- [ACTIVITY]:
Please count the lines in the material below that contain the string "configure", treating uppercase and lowercase as different. Reply with the number alone.

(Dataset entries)
▼▼▼

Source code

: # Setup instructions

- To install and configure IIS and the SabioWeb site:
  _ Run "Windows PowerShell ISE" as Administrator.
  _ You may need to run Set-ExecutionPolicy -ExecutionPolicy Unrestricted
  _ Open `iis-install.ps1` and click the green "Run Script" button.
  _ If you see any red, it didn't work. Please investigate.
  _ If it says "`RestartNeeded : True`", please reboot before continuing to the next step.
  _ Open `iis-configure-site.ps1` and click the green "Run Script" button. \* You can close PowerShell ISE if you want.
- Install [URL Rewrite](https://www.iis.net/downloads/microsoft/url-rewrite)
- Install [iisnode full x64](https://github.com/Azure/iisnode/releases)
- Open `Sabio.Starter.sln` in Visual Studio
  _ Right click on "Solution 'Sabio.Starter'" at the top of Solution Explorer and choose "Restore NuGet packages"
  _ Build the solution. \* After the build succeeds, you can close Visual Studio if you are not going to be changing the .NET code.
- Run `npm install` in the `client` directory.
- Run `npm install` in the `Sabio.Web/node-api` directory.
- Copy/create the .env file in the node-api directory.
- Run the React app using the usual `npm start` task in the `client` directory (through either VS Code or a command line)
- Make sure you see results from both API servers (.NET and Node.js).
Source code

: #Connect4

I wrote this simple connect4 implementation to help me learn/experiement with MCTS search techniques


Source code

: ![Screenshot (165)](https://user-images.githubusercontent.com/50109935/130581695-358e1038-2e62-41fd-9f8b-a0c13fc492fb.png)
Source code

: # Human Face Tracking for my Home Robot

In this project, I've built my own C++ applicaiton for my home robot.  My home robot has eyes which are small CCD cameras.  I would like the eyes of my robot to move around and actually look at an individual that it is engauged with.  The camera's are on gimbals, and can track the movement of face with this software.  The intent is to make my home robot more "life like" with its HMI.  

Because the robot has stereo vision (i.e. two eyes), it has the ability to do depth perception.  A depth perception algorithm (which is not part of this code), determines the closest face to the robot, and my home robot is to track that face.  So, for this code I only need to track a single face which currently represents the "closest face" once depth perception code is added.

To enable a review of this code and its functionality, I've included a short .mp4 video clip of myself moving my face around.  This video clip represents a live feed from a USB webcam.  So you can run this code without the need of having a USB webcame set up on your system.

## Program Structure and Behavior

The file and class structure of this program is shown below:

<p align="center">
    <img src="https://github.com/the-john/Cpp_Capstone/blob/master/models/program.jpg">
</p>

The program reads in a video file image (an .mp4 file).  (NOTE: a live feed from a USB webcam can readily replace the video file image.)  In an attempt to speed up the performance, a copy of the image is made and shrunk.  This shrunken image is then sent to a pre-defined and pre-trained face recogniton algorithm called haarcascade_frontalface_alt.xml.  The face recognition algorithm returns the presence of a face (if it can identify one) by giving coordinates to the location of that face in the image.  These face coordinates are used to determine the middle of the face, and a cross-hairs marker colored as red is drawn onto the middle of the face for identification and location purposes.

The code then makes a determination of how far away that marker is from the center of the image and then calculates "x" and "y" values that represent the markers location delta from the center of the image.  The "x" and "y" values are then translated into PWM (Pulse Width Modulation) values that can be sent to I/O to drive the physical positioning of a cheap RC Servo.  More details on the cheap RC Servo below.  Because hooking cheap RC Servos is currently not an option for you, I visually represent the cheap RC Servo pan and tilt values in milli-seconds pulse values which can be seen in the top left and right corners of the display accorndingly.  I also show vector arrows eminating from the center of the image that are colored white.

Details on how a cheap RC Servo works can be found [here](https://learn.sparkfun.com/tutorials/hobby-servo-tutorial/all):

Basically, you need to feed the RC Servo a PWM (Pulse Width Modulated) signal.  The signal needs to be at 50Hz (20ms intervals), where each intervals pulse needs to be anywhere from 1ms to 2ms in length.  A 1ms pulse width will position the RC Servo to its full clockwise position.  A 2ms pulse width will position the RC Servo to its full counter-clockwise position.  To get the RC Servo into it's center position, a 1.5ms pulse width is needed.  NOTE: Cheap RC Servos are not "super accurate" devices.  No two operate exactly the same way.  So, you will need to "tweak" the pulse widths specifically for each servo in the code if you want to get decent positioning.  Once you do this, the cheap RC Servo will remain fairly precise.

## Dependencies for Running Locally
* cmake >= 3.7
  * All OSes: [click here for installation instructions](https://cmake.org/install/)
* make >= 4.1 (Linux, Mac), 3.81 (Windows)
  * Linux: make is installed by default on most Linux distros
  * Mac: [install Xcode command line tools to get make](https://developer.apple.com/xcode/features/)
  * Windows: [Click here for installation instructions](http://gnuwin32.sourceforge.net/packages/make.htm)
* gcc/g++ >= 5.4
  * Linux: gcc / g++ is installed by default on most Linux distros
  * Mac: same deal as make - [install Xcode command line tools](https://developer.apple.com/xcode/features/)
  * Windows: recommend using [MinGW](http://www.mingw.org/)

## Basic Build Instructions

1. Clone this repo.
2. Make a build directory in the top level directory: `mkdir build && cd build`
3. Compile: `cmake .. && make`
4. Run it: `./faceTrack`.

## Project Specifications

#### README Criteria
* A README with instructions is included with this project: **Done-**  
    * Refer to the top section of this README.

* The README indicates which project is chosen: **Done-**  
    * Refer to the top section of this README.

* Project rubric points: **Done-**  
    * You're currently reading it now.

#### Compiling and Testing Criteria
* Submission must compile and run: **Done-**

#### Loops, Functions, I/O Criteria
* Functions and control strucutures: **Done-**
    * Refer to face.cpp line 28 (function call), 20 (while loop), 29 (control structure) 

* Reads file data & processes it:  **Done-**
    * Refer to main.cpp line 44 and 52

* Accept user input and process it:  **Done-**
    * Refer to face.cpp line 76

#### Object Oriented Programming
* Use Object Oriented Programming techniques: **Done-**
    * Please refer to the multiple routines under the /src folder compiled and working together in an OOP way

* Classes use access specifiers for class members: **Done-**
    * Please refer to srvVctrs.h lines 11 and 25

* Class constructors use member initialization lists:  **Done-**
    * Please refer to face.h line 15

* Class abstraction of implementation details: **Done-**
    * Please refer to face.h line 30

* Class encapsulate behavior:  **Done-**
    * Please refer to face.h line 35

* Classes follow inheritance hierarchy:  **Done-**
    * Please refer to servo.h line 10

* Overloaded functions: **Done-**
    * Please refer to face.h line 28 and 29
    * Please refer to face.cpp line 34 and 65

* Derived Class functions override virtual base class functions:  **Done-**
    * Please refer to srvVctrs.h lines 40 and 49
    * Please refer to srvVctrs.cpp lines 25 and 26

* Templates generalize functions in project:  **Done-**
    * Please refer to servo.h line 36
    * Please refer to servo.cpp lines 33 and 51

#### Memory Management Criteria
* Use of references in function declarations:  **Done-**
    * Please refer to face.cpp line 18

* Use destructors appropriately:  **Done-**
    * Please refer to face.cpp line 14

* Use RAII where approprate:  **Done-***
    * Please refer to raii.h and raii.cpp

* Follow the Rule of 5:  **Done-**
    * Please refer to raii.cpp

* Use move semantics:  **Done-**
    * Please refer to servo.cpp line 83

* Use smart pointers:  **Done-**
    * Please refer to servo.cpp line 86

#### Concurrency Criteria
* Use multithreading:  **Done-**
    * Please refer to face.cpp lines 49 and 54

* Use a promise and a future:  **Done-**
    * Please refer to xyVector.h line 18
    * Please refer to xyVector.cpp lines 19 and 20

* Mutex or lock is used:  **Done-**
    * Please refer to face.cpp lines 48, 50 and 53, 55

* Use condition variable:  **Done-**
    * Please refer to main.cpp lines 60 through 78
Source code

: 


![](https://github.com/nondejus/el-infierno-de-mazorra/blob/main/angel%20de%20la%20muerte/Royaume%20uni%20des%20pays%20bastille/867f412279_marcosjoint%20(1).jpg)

▲▲▲

- [EXPECTED OUTPUT]:
2